Barbecue – der Grilltrend 2013

(djd). Wenn die Temperaturen nach oben klettern, steigt bei Grill-Fans die Stimmung: Zeit zum Angrillen! 2013 geht der Trend eindeutig hin zum Barbecue. Bei dieser speziellen Garmethode wird das Fleisch üblicherweise schonend in speziellen Öfen, sogenannten Smokern, zubereitet, die nach und nach auch in Deutschland ihre Verwender finden. In den USA hat sich das Barbecue zu einer besonderen Esskultur entwickelt – denn hierzu kommen ganze Familien und Freundeskreise zusammen, um gemeinsam im Freien zu speisen und das Leben zu genießen.

Wichtig: Saucen und Marinaden

Mindestens so wichtig wie das gesellige Beisammensein sind für ein perfektes Barbecue vor allem die begleitenden Saucen und Marinaden. Dabei spielt es keine Rolle, ob sie würzig oder fruchtig sind – Marinaden lassen in jeder Komposition Fleisch zarter und Fisch saftiger werden. Auch Gemüse und Obst erhalten eine ausgefallene Geschmacksnote, wenn sie vor dem Grillen mariniert werden. Wer sein Grillgut selbst einlegt, schöpft aromatisch aus dem Vollen: Als Basiskomponenten einer Marinade gelten Öle, Würzsaucen und Gewürze. Meist verwendet man pflanzliches Öl, beispielsweise Olivenöl, oder Öle mit Thymian- oder Zitronenaroma. Darüber hinaus sind Zutaten wie Knoblauch, Ingwer oder Curry zusätzliche Geschmackslieferanten, genauso wie Orangen- oder Grapefruitsaft – am besten frisch gepresst. Ideal für einen typischen BBQ-Geschmack nach Art der Südstaatenküche ist zum Beispiel die aus geräucherten Chilischoten hergestellte Tabasco Brand Chipotle Pepper Sauce.

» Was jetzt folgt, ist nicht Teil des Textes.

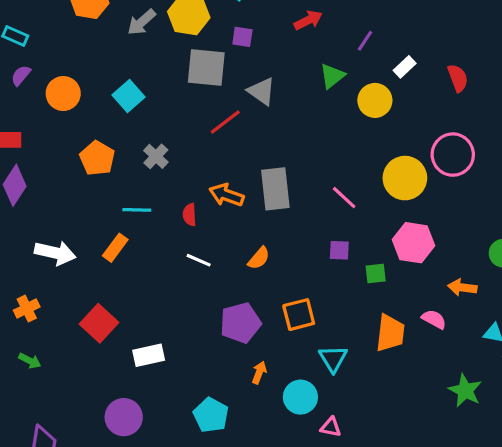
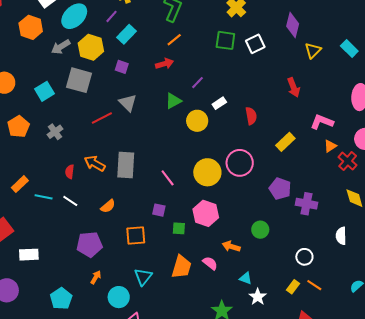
gray square: (206, 68) -> (79, 80), moved
cyan line: (137, 210) -> (44, 197), moved
orange square: (299, 315) -> (136, 236), moved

Mit ihrem rauchigen Geschmack eignet sie sich nicht nur als Marinade, sondern ist auch als Grillsauce oder Zutat für Dips eine gute Begleitung fürs Barbecue.

Aroma braucht Zeit

Für welche Marinade man sich auch entscheidet, ein bisschen Zeit sollte man dem Grillgut gönnen, damit es die Aromen aufnehmen kann. Ein gutes Hilfsmittel ist dafür ein Gefrierbeutel, in den man alle Bestandteile füllt. Durch leichtes Kneten des Beutels verteilen sich die Aromen besonders gut. Sehr große Stücke lässt man am besten über Nacht im Kühlschrank durchziehen.